Adrian Röthlisberger (51) ist gut drauf. «Tschou!» «Sälü!» «Hoi!» Der Chef führt durch seine Schreinerei, alle paar Meter bleibt er stehen und grüsst jemanden. Im Familienunternehmen in Schüpbach im Emmental duzt man sich. Die Stimmung ist ausgelassen. Gerade ist ein verfrühtes Weihnachtsgeschenk eingetroffen. Ein richtig grosses, richtig wertvolles – mit einer gelben Schleife drum.

Die Post hat der Röthlisberger AG den grössten Auftrag in der 78-jährigen Geschichte der Schreinerei beschert. Für zehn Millionen Franken dürfen die Schreiner in den nächsten drei Jahren in der ganzen Schweiz 311 Fi­lialen des gelben Riesen neu möblieren. Sämtliche Schalter, Theken, Paravents und Baldachine der Poststellen werden von den Emmentalern gebaut, geliefert und montiert. Sie geben der Post ein neues Gesicht, vom Genfer- bis zum Bodensee.

Elf Firmen buhlten um den Auftrag

«Es ist mir eine Freude, und gleichzeitig eine Verpflichtung», sagt ­Geschäftsleiter Röthlisberger. Elf Firmen buhlten um den Auftrag. Nicht wegen des Preises, sondern wegen der weichen Faktoren habe man den Zuschlag bekommen, ist Röthlisberger überzeugt. Er meint damit: Die Emmentaler sind ein zertifizierter Betrieb, arbeiten nur mit Holz aus nachhaltiger Waldwirtschaft und setzen voll auf Wasserkraft. Nachhaltigkeit und Umwelt seien bei der Beschaffung besonders stark gewichtet worden, so die Post.

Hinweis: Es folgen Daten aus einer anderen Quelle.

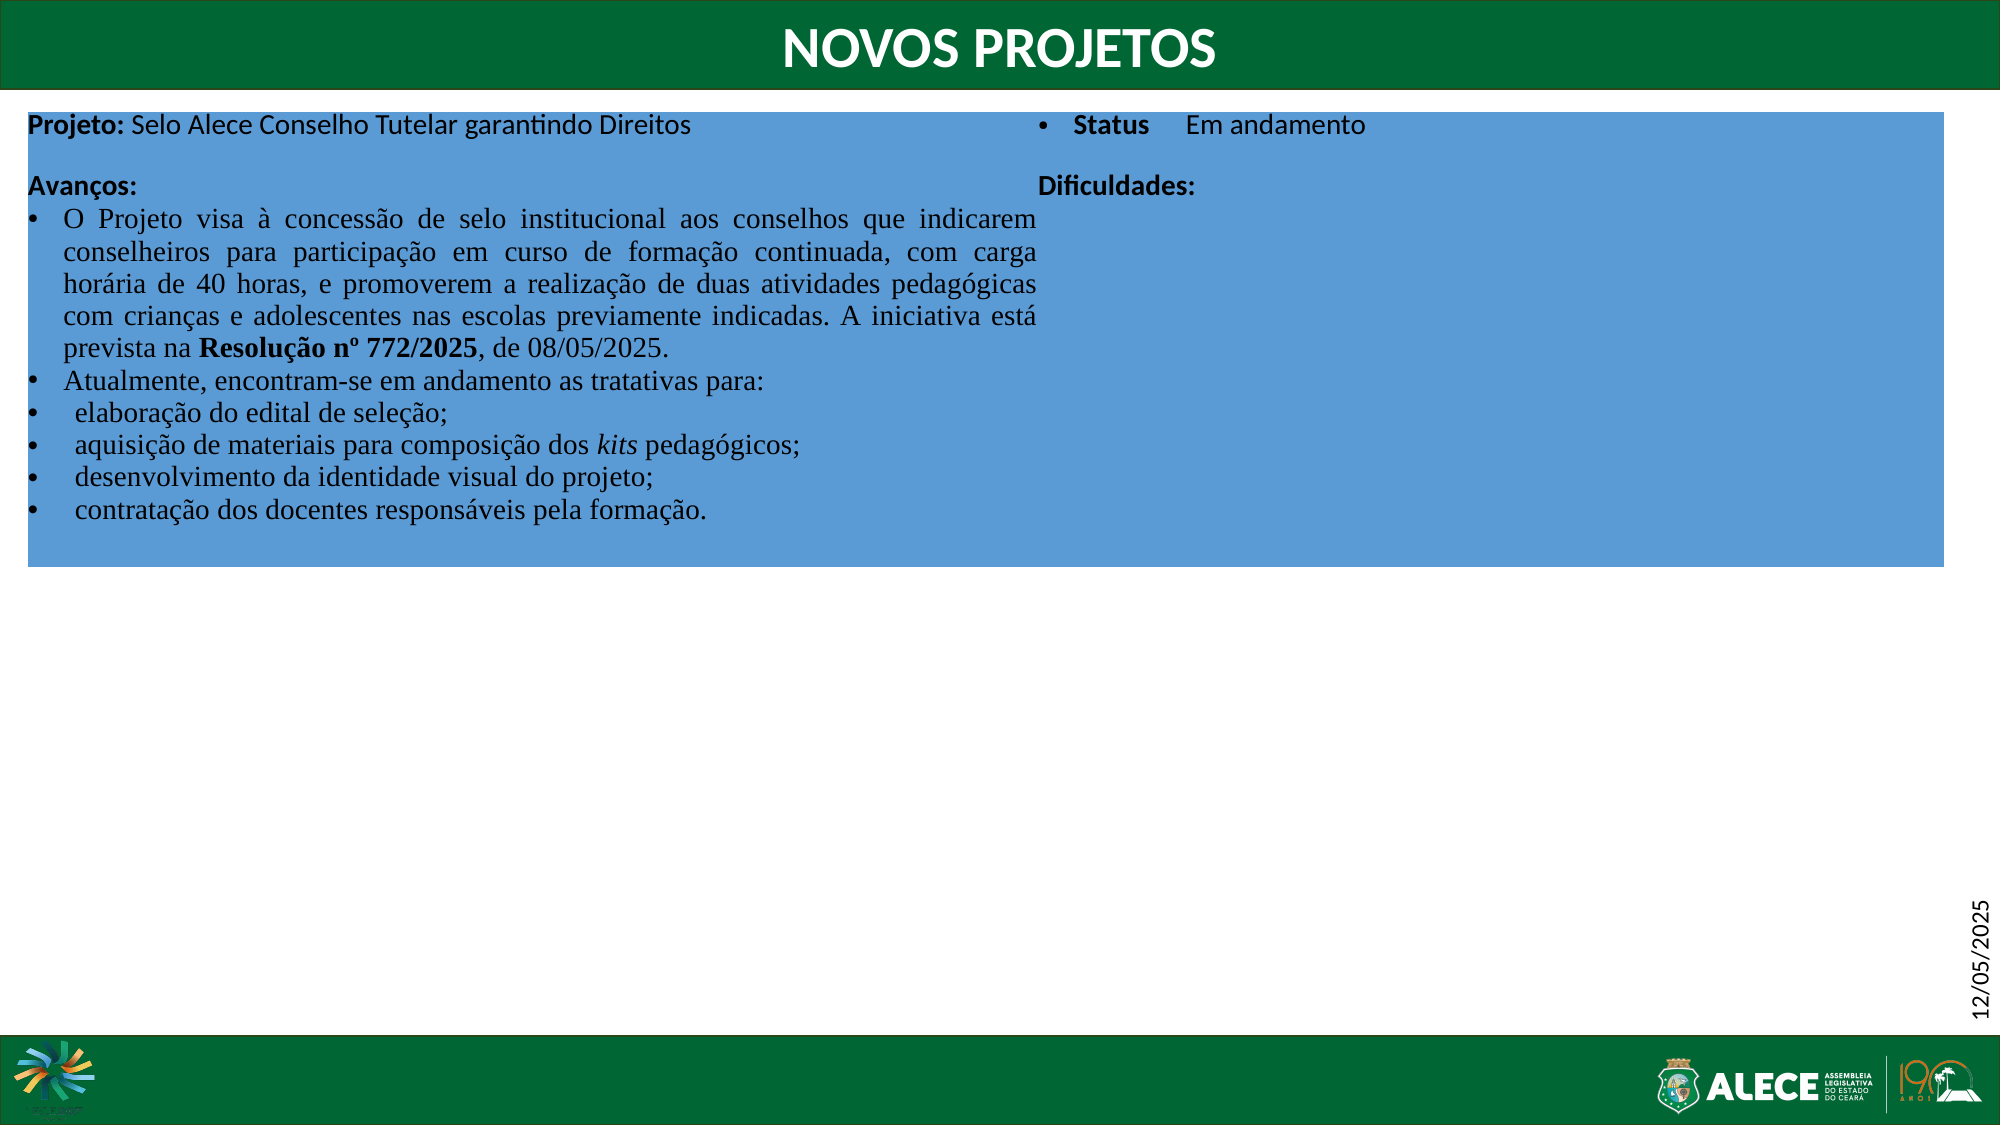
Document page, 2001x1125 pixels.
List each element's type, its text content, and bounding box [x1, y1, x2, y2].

picture [1625, 982, 2000, 1125]
text_box [0, 1036, 1625, 1125]
table_header [1397, 112, 1944, 174]
text_box NOVOS PROJETOS [0, 0, 2000, 89]
table_header Projeto: Selo Alece Conselho Tutelar garantindo Direitos [28, 112, 1038, 174]
text_box 12/05/2025 [1956, 883, 2000, 982]
table_header Em andamento [1155, 112, 1397, 174]
table_header Status [1038, 112, 1155, 174]
table_cell Dificuldades: [1038, 174, 1944, 567]
table_cell Avanços: O Projeto visa à concessão de selo institucional aos conselhos que indicarem conselheiros para participação em curso de formação continuada, com carga horária de 40 horas, e promoverem a realização de duas atividades pedagógicas com crianças e adolescentes nas escolas previamente indicadas. A iniciativa está prevista na Resolução nº 772/2025, de 08/05/2025. Atualmente, encontram-se em andamento as tratativas para: elaboração do edital de seleção; aquisição de materiais para composição dos kits pedagógicos; desenvolvimento da identidade visual do projeto; contratação dos docentes responsáveis pela formação. [28, 174, 1038, 567]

Diese dürfte mit der Wahl gut bedient sein. Hätte sie einem ausländischen Billiganbieter den Vorzug gegeben, wären die nächsten Negativschlagzeilen in ­einem ohnehin schwierigen Postjahr gewiss gewesen. So aber kann sich der gelbe Riese als Unterstützer der lokalen Wirtschaft präsentieren.
Drei Röthlisbergers sitzen in der Geschäftsleitung, mit 120 festen und 40 temporären Mitarbeitern hat der Betrieb aber eine beträchtliche Grösse. «Wir nennen uns trotzdem Manufaktur, weil die Produkte mehr mit traditioneller Schreinerei denn mit Fabrik zu tun haben», sagt Adrian Röthlisberger.

Material stammt aus der Schweiz und Österreich

Freunde einer gepflegten Möblierung dürften dennoch enttäuscht werden, schwere Eichentische oder elegante Nussbaumtresen werden in den Poststellen keine zu finden sein. Die Möbel sind aus beschichteten Spanplatten geschreinert, aus Recyclingmaterial zwar, aber eben nicht aus «richtigem» Holz. Das Material stammt aus der Schweiz und Österreich.

Was aber tut Röthlisberger, wenn ganz Schüpbach über die neuen Möbel der Dorffiliale die Nase rümpft, weil Geschmäcker halt sehr unterschiedlich sein können? Der lacht und zuckt mit den Schultern: «Designt haben wir die Einrichtung ja nicht, wir dürfen sie einfach schreinern.»